3. Korban dalam lingkup HAM dan kesejahteraan sosial :
Korban pelanggaran HAM berat, yang terdiri dari:
  • pelanggaran yang bersifat kriminal dan ada pula yang bersifat fealusence;
  • korban pelanggaran berat terbagi dalam genocide, torture, enforced displacement, crime against women and children, extrajudicial killing, schorsing rubbel; Korban dari pelanggaran HAM tidak langsung, seperti keluarga, kelompok korban yang menderita tekanan jiwa atau kemiskinan;
  • Korban pelanggaran kesejahteraan

Implementasi Kepentingan Hukum Korban Tindak PidanaLingkup bahasan dalam kelompok di atas adalah mengenai korban dalam kelompok 2 (dua), yakni korban perilaku kriminal/anti sosial, yang dapat diproses berdasarkan KUHAP sebagai landasan operasional penyelenggaraan peradilan (pidana).ketentuan-ketentuan dalam hubungannya dengan aspek viktimologi di dalam KUHAP secara relatif boleh di katakan banyak. Apabila di catat maka pengaturan KUHAP dalam kaitannya dengan viktimologi dapat dilihat dalam Pasal 1 ayat (10), ayat (22), Pasal 81, Pasal 82 ayat (3) dan ayat (4), Pasal 95 ayat (1) hingga ayat (5), Pasal 96 ayat (1), Pasal 98 ayat (1), Pasal 99 ayat (1), Pasal 100 ayat (1), Pasal 101, Pasal 274, Pasal 275 yang nuansanya lebih banyak menyangkut ganti rugi.
Hak-hak bagi korban pencabulan yang tertuang di dalam KUHAP hanya mengatur hak-hak bagi korban yang sangat minim sekali dibandingkan dengan pengaturan tentang hak-hak pelaku tindak pidana (tersangka/terdakwa/terpidana).

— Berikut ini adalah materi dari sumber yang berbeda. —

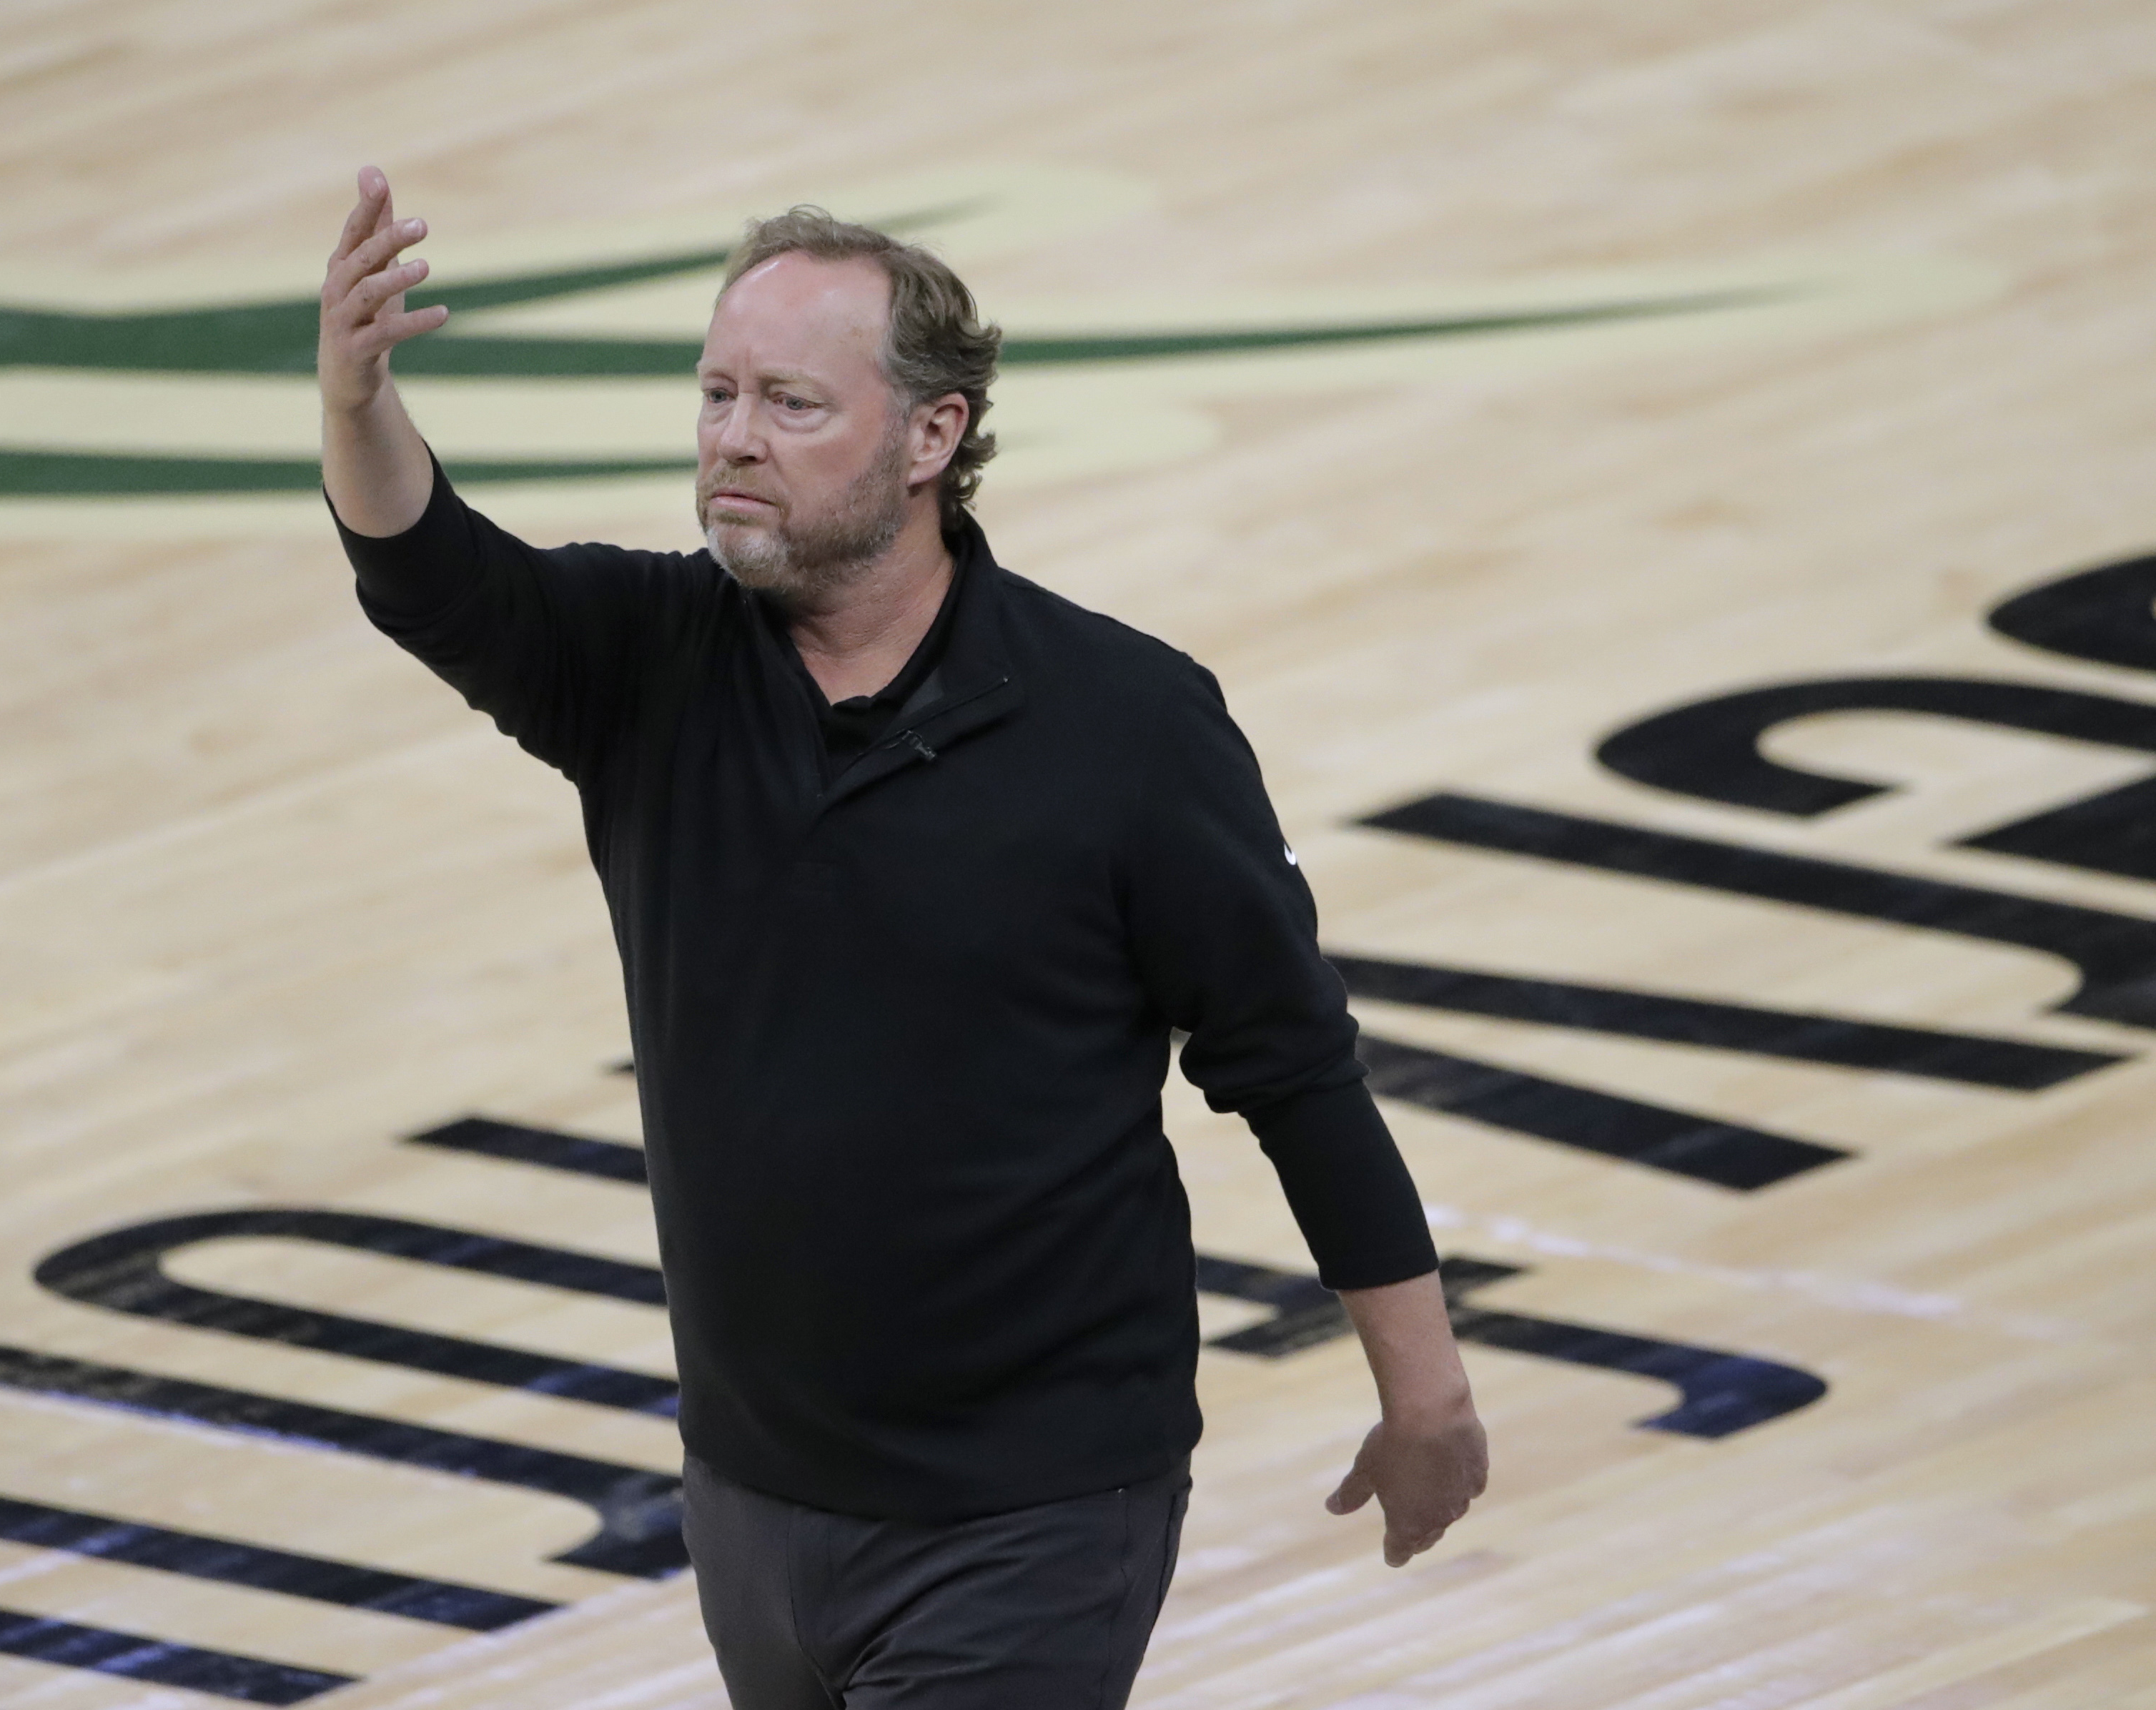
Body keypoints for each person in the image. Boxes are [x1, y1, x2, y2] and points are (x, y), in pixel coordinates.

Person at [318, 164, 1487, 1710]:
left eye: (792, 403)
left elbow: (1293, 1069)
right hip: (751, 1491)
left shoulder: (1125, 729)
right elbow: (430, 568)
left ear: (932, 436)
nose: (734, 435)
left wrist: (1427, 1389)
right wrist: (356, 397)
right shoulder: (646, 666)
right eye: (717, 392)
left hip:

Perlindungan hukum lebih banyak di atur untuk pelaku tindak pidana, sebagaimana tampak dalam berbagai Pasal tersebut di atas dibandingkan dengan kepentingan korban yang mengalami penderitaan dari perbuatan pelaku tindak pidana.

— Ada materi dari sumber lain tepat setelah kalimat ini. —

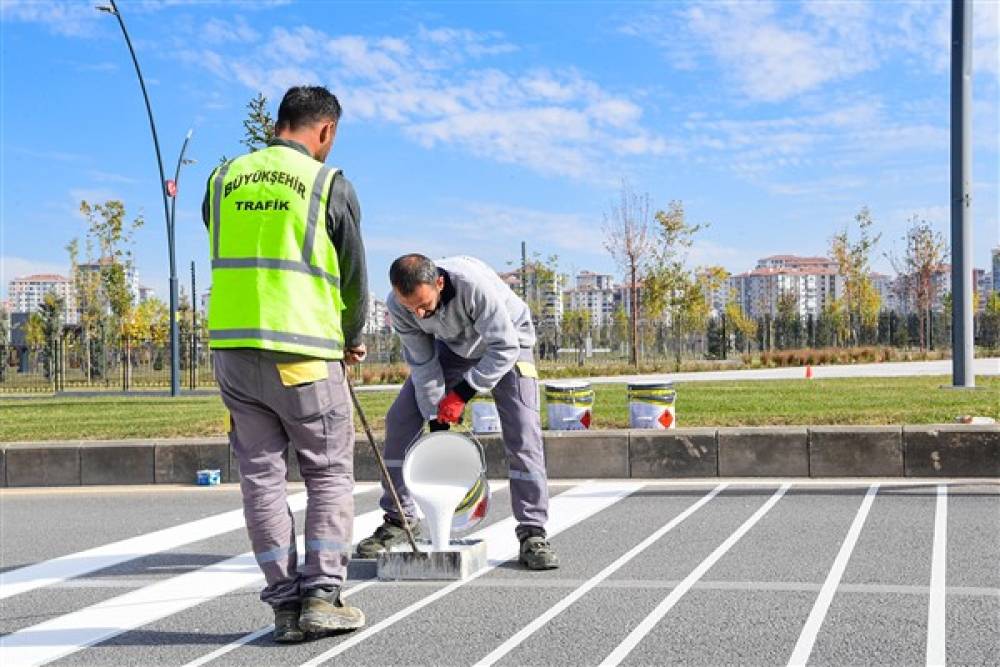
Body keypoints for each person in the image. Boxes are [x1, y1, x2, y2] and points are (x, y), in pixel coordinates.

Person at [202, 85, 368, 643]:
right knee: (326, 472)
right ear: (325, 131)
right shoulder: (328, 183)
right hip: (304, 355)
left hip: (234, 354)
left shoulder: (222, 179)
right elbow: (353, 277)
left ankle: (284, 606)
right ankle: (323, 594)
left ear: (279, 123)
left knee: (261, 478)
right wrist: (350, 339)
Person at [356, 254, 559, 570]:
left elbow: (503, 348)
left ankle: (532, 532)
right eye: (412, 308)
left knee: (524, 430)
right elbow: (423, 364)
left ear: (439, 282)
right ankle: (401, 519)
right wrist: (436, 416)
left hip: (510, 342)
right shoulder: (400, 306)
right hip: (453, 349)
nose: (419, 314)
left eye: (424, 305)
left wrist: (463, 392)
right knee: (400, 420)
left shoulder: (472, 287)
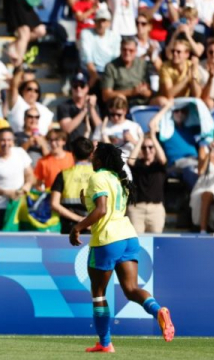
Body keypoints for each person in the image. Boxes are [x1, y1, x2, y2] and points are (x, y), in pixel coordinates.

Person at [69, 142, 175, 352]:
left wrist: (78, 227)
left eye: (94, 156)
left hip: (107, 240)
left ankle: (105, 343)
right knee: (131, 289)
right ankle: (158, 311)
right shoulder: (120, 178)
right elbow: (105, 206)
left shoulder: (98, 177)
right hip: (128, 236)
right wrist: (86, 200)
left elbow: (101, 210)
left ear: (99, 160)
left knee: (98, 293)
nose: (91, 158)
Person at [0, 127, 34, 230]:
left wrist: (27, 185)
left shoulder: (20, 152)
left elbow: (29, 174)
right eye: (2, 140)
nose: (6, 143)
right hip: (2, 207)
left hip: (21, 205)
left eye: (9, 140)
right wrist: (7, 192)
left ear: (13, 141)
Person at [50, 137, 95, 235]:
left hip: (70, 227)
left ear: (72, 154)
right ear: (91, 154)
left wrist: (79, 219)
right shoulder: (99, 174)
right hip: (94, 226)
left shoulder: (63, 174)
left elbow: (54, 204)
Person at [128, 128, 167, 234]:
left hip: (156, 209)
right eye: (144, 148)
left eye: (150, 147)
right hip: (136, 209)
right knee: (136, 242)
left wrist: (153, 138)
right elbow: (130, 161)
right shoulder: (137, 165)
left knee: (157, 242)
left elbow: (163, 159)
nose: (147, 150)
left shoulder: (159, 166)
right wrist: (140, 141)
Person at [101, 37, 153, 107]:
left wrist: (144, 92)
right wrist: (131, 92)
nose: (127, 53)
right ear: (120, 50)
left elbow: (149, 92)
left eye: (131, 50)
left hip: (141, 103)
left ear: (136, 51)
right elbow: (106, 95)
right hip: (120, 104)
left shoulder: (142, 65)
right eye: (124, 50)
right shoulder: (111, 67)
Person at [94, 95, 144, 162]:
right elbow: (94, 149)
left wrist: (132, 141)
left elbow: (143, 153)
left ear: (125, 111)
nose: (115, 117)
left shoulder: (135, 126)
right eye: (112, 114)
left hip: (131, 162)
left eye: (118, 115)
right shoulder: (102, 126)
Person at [79, 8, 121, 86]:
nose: (101, 25)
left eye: (104, 21)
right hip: (90, 71)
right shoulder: (85, 33)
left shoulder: (115, 36)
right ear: (95, 21)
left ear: (109, 23)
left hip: (108, 71)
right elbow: (87, 57)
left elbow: (116, 57)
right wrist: (94, 75)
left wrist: (108, 75)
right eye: (99, 21)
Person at [7, 68, 54, 135]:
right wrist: (21, 66)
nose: (33, 92)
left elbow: (50, 132)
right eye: (29, 89)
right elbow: (14, 85)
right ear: (23, 91)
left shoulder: (45, 110)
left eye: (36, 91)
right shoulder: (17, 102)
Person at [58, 71, 101, 145]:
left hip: (91, 148)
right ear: (71, 88)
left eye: (82, 85)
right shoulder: (64, 106)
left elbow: (100, 128)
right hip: (72, 149)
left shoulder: (93, 105)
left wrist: (91, 108)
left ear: (87, 88)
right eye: (75, 86)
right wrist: (84, 110)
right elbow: (66, 129)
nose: (78, 88)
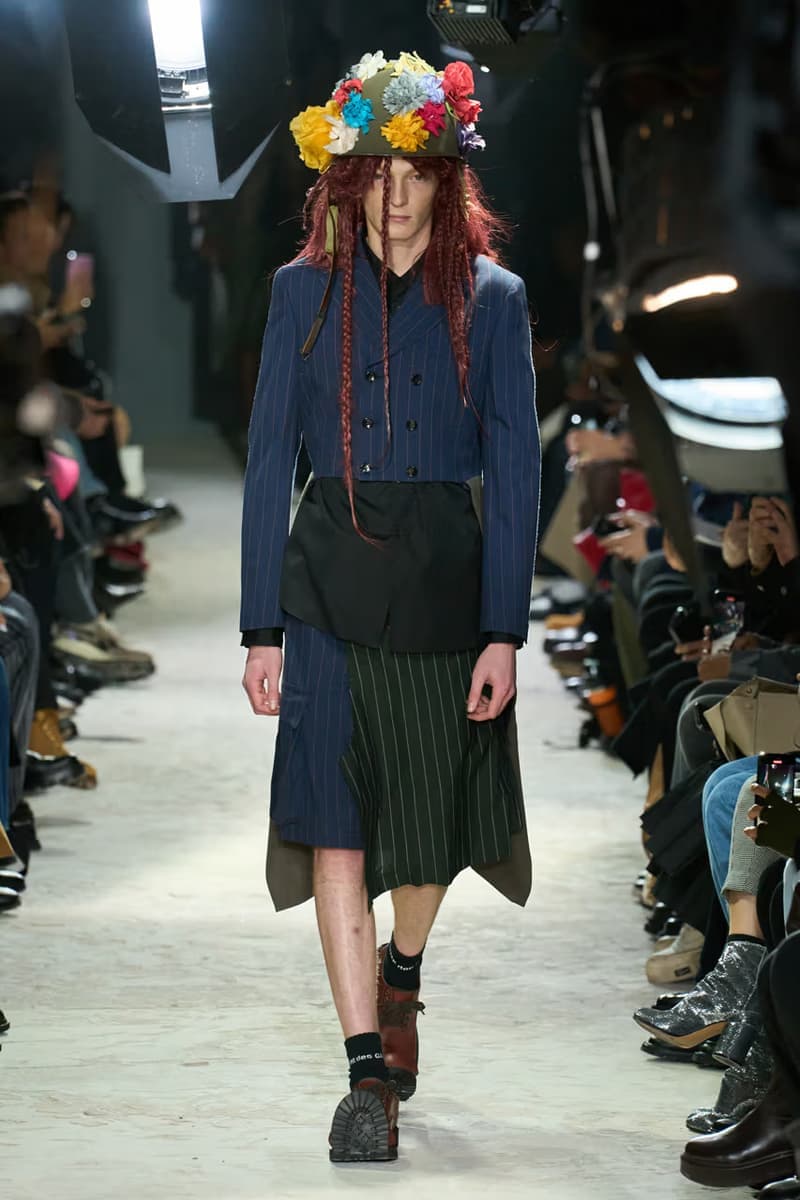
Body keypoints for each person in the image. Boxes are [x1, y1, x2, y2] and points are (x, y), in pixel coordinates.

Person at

Jika kita mencatat hak-hak korban yang ada dalam KUHAP, maka terdapat hanya 4 (empat) aspek, yaitu :
  1. Hak untuk melakukan kontrol terhadap tindakan penyidik dan penuntut umum, yakni hak mengajukan keberatan atas tindakan penghentian penyidikan dan/atau penuntutan dalam kapasitasnya sebagai pihak ketiga yang berkepentingan. Ini di atur dalam Pasal 109 dan Pasal 140 ayat (2) KUHAP;
  2. Hak korban dalam kedudukannya sebagai saksi, sebagaimana di jumpai dalam Pasal 168 KUHAP;
  3. Hak bagi keluarga korban dalam hal korban meninggal dunia, untuk mengijinkan atau tidak atas tindakan polisi melakukan bedah mayat atau penggalian kubur untuk otopsi. Hak demikian di atur dalam Pasal 134 sampai 136 KUHAP;
  4. Hak menuntut ganti rugi atas kerugan yang di derita dari akibat tindak pidana dalam kapasitasnya sebagai pihak yang dirugikan. Dapat dijumpai dalam Pasa l98 sampai dengan Pasal 101 KUHAP.

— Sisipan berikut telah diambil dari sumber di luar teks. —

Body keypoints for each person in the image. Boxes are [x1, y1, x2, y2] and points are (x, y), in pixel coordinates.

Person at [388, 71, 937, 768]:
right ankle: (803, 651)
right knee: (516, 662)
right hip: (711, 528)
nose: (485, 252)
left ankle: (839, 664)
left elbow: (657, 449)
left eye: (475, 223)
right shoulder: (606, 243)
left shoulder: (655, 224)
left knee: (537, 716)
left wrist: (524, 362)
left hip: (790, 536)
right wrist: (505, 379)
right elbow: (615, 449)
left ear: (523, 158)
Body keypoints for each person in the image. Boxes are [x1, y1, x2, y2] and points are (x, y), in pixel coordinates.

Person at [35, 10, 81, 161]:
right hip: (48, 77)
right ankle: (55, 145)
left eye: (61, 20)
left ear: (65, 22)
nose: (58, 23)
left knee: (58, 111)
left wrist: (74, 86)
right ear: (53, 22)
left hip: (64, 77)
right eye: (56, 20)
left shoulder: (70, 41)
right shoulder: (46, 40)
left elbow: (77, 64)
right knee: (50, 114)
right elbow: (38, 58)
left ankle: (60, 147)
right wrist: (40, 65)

Eksistensi dan posisi hukum korban tindak pidana dalam sistem peradilan pidana, tidak menguntungkan bagi korban tindak pidana, karena terbentur dalam problem yang mendasar yakni korban hanya sebagai saksi (pelapor atau korban). Korban tidak termasuk dalam bagian dari unsur yang terlibat dalam sistem peradilan pidana, tidak sebagaimana terdakwa, polisi dan jaksa.
Hal tersebut berakibat bagi korban tindak pidana tidak mempunyai upaya hukum, apabila ia keberatan terhadap suatu putusan pengadilan, misalnya banding atau kasasi apabila putusan pengadilan yang di pandang tidak adil atau merugikan dirinya Korban tindak pidana pencabulan dan unsur yang terlibat dalam sistem peradilan pidana, beberapa pendapat pakar hukum di warnai dengan pro dan kontra, terutama tentang ganti rugi korban tindak pidana. Pendapat yang kontra menyatakan, bahwa masuknya kepentingan korban dalam proses tindak pidana akan mempersulit proses pidana dan tidak sesuai dengan prinsip keadilan yang cepat, murah dan sederhana. Di samping itu doktrin yang di ajarkan bahwa di bedakan antara hukum publik dan hukum privat dimana hukum pidana dan hukum acara pidana adalah urusan negara bukan individu-individu. Tuntutan ganti rugi karena tindak pidana di ajukan melalui prosedur perdata.